There are two important things that need to be elaborated here, first is about how to develope accurate AI model prediction. A flow chart describing the way to develope AI model prediction (in this case I use Probabilistic Neural Network) is presented on the above picture. There 3 stages in general, where stage 1 consist of 2 substages.

  • Substage 1: Filtering. To make sure that the landslide accident solely triggered by rainfall, I also collect earthquakes data. If landslide accidents accompanied by earthquakes (its magnitudo range between 5.3 - 7.0 and its radii from landslide point is 40-70 km (Khazai and Sitar, 2003)) then landslide data on that day will be eliminated -> use as response data
  • Substage 2: Quality Control. Due to lack of rainfall observing data over complex mountainous region such as Banjarnegara, satellite data offers best alternative. However, before directly use the data, I try to compare its estimated rainfall value with the nearest rainfall observing station in Banjarnegara. When the data is representative, then I differentiate this value into 3 parameters consist of rainfall intensity, accumulation, and duration . These parameter then divide again based on its temporal scale (as mentioned before D, D-1, D-2, and D-3) -> use as features on AI model prediction
  • Stage 2. Pair of feature and response data in 2014-2017 used as training data, while data in 2018 used as test data. This model divide into 2 model based on the number of season in Indonesia: one model use to predict landslide during rainy season and one model use to predict landslide during dry season.
  • Stage 3. We get probability value of landslide occurences from stage 2 process. If the probability value >50% landslide is probably happen -> landslide warning issued, if <50% then landslide predicted will not occure.
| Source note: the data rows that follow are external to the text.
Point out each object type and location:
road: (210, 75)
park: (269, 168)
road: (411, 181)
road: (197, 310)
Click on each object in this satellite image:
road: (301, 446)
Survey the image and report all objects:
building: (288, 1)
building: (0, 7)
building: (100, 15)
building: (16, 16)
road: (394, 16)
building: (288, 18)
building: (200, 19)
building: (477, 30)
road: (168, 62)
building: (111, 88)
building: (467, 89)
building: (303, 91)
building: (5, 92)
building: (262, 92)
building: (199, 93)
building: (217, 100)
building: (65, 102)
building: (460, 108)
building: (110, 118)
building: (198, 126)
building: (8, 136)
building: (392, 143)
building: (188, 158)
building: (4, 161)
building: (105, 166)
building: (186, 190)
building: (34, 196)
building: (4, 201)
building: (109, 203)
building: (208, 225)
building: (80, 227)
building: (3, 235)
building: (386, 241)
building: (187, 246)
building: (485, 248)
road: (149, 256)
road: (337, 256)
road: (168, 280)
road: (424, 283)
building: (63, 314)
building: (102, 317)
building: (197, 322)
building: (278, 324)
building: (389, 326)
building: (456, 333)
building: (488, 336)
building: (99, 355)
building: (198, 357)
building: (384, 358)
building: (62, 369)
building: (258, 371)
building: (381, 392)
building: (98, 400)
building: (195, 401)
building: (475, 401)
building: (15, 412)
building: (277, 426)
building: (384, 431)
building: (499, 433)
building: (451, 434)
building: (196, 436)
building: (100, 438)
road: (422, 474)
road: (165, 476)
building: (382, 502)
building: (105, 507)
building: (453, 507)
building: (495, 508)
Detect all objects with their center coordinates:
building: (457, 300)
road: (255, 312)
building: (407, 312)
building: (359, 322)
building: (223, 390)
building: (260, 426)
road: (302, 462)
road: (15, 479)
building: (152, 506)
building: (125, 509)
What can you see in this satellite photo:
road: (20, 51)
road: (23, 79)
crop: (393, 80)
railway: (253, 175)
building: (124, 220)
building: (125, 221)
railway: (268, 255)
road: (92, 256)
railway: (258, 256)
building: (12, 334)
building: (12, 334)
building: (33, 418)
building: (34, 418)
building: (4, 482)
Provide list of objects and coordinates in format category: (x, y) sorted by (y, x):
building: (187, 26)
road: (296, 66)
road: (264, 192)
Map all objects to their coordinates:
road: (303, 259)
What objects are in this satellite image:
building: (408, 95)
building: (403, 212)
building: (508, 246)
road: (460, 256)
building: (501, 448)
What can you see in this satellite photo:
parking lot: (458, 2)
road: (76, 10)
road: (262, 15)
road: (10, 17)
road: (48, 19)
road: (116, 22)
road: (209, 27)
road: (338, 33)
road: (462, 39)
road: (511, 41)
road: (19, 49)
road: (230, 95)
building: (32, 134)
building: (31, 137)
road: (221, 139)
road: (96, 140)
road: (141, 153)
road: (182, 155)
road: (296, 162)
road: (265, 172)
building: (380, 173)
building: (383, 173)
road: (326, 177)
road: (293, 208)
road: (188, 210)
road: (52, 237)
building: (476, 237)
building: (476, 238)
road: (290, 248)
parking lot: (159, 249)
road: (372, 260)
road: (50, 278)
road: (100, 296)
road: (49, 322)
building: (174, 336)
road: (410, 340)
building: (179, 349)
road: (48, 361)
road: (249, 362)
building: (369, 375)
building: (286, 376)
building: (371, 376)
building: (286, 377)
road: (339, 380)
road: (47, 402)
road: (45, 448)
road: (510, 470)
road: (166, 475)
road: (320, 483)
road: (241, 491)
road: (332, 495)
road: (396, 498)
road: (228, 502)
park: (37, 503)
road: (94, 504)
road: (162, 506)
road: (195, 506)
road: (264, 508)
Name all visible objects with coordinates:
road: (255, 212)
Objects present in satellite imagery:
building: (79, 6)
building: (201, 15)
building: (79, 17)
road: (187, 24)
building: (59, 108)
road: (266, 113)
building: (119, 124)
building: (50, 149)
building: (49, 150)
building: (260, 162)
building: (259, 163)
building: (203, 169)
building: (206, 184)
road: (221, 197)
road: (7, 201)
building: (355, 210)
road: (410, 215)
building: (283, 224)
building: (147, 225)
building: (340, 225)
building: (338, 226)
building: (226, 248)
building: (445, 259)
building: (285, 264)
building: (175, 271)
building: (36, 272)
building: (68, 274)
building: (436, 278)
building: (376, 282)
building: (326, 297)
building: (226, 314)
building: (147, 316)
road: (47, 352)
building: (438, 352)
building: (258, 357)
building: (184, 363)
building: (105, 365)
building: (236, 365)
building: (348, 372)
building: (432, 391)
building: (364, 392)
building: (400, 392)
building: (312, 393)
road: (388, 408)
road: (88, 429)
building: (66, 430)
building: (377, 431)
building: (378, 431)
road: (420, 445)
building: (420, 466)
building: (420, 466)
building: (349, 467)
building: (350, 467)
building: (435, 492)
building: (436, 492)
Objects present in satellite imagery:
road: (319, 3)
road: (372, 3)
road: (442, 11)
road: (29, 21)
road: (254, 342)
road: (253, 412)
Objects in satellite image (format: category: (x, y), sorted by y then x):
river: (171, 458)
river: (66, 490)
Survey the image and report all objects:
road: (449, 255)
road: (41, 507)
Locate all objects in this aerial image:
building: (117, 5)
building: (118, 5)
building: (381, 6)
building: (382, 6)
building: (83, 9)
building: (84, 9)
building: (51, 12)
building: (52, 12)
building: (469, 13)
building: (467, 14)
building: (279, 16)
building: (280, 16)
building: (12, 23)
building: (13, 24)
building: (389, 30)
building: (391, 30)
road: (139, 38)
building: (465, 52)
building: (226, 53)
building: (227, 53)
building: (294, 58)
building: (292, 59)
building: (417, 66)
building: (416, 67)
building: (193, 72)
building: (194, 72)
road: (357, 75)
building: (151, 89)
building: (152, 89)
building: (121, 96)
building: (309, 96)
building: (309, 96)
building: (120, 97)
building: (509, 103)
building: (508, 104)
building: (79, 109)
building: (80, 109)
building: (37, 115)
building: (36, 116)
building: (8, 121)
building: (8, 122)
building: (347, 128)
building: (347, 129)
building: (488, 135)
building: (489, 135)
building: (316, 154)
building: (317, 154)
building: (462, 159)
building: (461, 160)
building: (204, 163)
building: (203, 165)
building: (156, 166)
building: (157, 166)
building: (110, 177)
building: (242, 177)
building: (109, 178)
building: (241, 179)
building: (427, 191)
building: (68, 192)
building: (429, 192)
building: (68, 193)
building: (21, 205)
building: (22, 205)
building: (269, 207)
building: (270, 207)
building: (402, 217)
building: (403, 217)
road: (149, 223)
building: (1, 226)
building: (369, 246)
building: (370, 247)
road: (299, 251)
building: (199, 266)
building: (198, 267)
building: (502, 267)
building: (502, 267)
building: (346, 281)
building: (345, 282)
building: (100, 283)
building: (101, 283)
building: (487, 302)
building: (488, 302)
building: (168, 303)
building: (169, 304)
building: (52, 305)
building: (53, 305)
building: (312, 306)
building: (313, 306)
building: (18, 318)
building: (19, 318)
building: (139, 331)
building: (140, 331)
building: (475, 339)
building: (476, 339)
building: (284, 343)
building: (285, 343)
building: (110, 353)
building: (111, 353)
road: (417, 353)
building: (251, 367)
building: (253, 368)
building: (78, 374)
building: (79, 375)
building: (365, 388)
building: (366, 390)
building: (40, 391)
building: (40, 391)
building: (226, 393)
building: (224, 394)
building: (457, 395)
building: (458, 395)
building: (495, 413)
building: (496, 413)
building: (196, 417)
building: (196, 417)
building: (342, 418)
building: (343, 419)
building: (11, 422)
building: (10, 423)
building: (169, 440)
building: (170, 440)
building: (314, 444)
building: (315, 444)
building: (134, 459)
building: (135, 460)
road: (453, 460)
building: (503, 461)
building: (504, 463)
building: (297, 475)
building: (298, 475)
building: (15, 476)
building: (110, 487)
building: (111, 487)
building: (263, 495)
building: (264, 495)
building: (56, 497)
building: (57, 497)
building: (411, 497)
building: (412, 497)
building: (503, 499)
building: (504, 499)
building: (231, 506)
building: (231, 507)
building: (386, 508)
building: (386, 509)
Besides that, we also analysis the accuracy value by compare our prediction result with landslide historical data in 2018 that we already had before (because PNN is supervised artificial neural network) and also count it False Alarm Ratio (FAR)
  • In addition to this, landslide probability value then overlay over topographic maps and it categorized into 4 labels to make it easy to understand (0-20%: NO LANDSLIDE; 21-40%: ALERT; 41-60%: CAUTION; 61-100%: LANSLIDE probabily occur) and this information will updated as often as possible (minimum daily update).

Second issue that we need to address is how to give this information to the society, how to connect all elements (society, related agencies, government, and other stakeholders), and also how to involve society as part of citizen science. The answer is to develope mobile apps (LandSwipe). The application, design, and the way it works already explained in the previous section.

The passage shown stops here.